*** DATA TO USE Section Begins ***

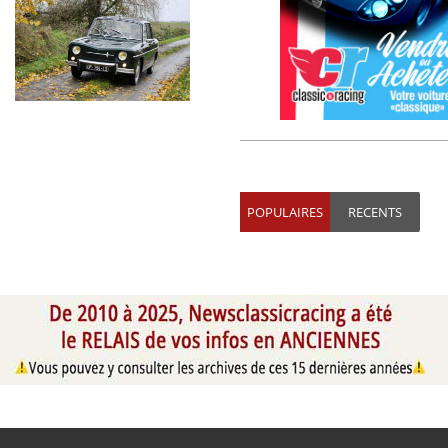
POPULAIRES
RECENTS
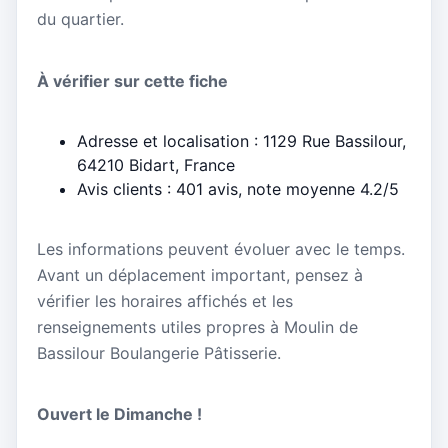
du quartier.
À vérifier sur cette fiche
Adresse et localisation : 1129 Rue Bassilour,
64210 Bidart, France
Avis clients : 401 avis, note moyenne 4.2/5
Les informations peuvent évoluer avec le temps.
Avant un déplacement important, pensez à
vérifier les horaires affichés et les
renseignements utiles propres à Moulin de
Bassilour Boulangerie Pâtisserie.
Ouvert le Dimanche !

*** DATA TO USE Section Ends ***

**WHAT YOU SHOULD DO**
Quote each line of text from the listing above word for word, leaving out the pictures.

**ANSWER BOX**
POPULAIRES
RECENTS
du quartier.
À vérifier sur cette fiche
Adresse et localisation : 1129 Rue Bassilour,
64210 Bidart, France
Avis clients : 401 avis, note moyenne 4.2/5
Les informations peuvent évoluer avec le temps.
Avant un déplacement important, pensez à
vérifier les horaires affichés et les
renseignements utiles propres à Moulin de
Bassilour Boulangerie Pâtisserie.
Ouvert le Dimanche !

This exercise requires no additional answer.